• [EXERCISE TEXT]:
======

Gas, Gas Price and Gas Limit

What is Gas?

By definition, gas is a unit that measures the amount of computational effort that it will take to execute certain operations on the Ethereum blockchain. The operations include sending tokens, deploying a smart contract, interacting with a contract, sending some ETH, launching an ICO, or anything else on the blockchain. Gas is needed to power the Ethereum Ecosystem, just like fuel is needed to power a car.

What is Gas Price?

As I have mentioned earlier, we need to use gas for every operation made on ethereum, regardless of whether your transaction succeeds or fails. Gas does not come free, we need to pay for it, just like paying for the gasoline in order to drive our cars. How much transaction fee we need to pay depends on the gas price and the gas limit.

Gas price is the amount of Ether you need to pay per unit of gas. It is measured in Gwei (1Gwei=0.0000000001 ETH).  Its value is determined by the miners, who can refuse to process the transaction with less than a certain gas price. The transaction fee is paid to the successful miner as a form of incentive that motivates the miners to maintain the nodes. Therefore, they have the controlling power over the gas price. We must have enough ether in our wallet to pay for the gas fees.

The transaction fee is calculated using the following formula

Transaction fee= Gas unit used x Gas price

For example, for a certain transaction,

gas unit used=103631

Gas price= 1Gwei or 0.000000001 Eth

So transaction fee= 103631×0.000000001 Eth=0.000103631 Eth  

You can see the actual output in a smart contract deployment on Etherescan, as shown in the figure below:

In addition, you can “bribe” the miners to do your work first by paying more gas fees. In this way, you can jump to the front of the queue so that your transaction can be processed first.  Even if the transaction fails, you still need to pay for the transaction fee because the miners must validate and execute your transaction.

Gas Limit

The Gas Limit is an estimation of the total amount of work to perform a transaction. It is not easy to compute the gas limit. Fortunately, there are many apps that set the limit for us. Typically, 21,000 Gas will satisfy most transactions. However, for more complex transactions such as sending ETH to an ICO smart contract, the gas limit will be much higher. The reason is such a transaction requires much more computational power.

======

(Transcribed page content)
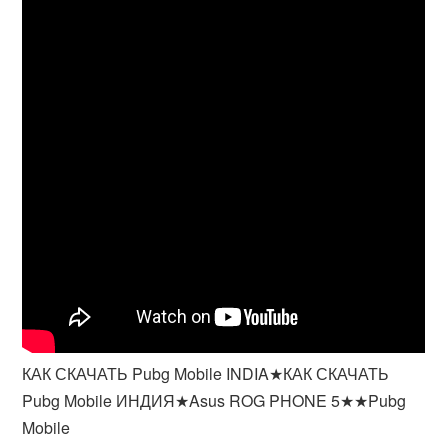
КАК СКАЧАТЬ Pubg Mobile INDIA★КАК СКАЧАТЬ
Pubg Mobile ИНДИЯ★Asus ROG PHONE 5★★Pubg
Mobile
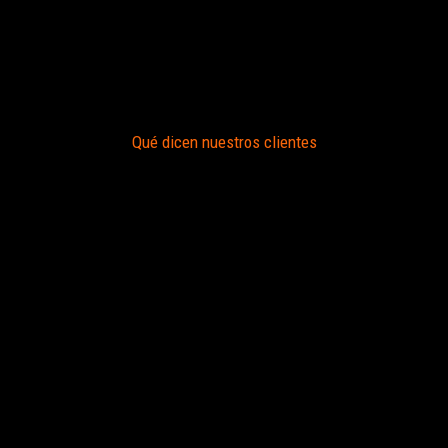
Qué dicen nuestros clientes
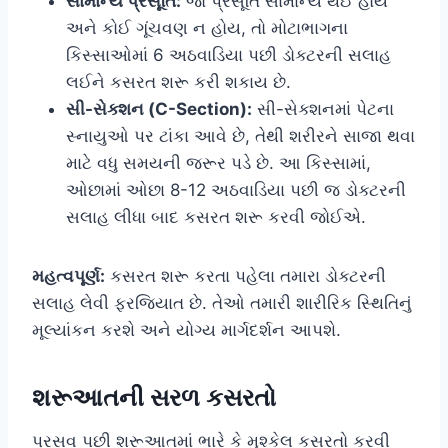
સામાન્ય પ્રસૂતિ:
જો પ્રસૂતિ સામાન્ય થઈ હોય
અને કોઈ ગૂંચવણ ન હોય, તો મોટાભાગના
કિસ્સાઓમાં 6 અઠવાડિયા પછી ડોક્ટરની સલાહ
લઈને કસરત શરૂ કરી શકાય છે.
સી-સેક્શન (C-Section):
સી-સેક્શનમાં પેટના
સ્નાયુઓ પર ટાંકા આવે છે, તેથી શરીરને સાજા થવા
માટે વધુ સમયની જરૂર પડે છે. આ કિસ્સામાં,
ઓછામાં ઓછા 8-12 અઠવાડિયા પછી જ ડોક્ટરની
સલાહ લીધા બાદ કસરત શરૂ કરવી જોઈએ.
મહત્વપૂર્ણ:
કસરત શરૂ કરતા પહેલા તમારા ડોક્ટરની
સલાહ લેવી ફરજિયાત છે. તેઓ તમારી શારીરિક સ્થિતિનું
મૂલ્યાંકન કરશે અને યોગ્ય માર્ગદર્શન આપશે.
શરૂઆતની સરળ કસરતો
પ્રસવ પછી શરૂઆતમાં ભારે કે મુશ્કેલ કસરતો કરવી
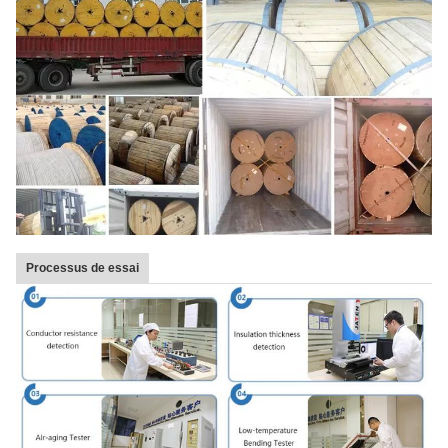
Processus de essai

======

• [TASK OBJECTIVE]:
Reproduce, word for word, the part of the passage on Ethereum gas that opens with the words containing "What is Gas?" and closes with "power a car.". The records bear no relation to the passage on Ethereum gas.

• [THE COMPLETED TASK]:
What is Gas?

By definition, gas is a unit that measures the amount of computational effort that it will take to execute certain operations on the Ethereum blockchain. The operations include sending tokens, deploying a smart contract, interacting with a contract, sending some ETH, launching an ICO, or anything else on the blockchain. Gas is needed to power the Ethereum Ecosystem, just like fuel is needed to power a car.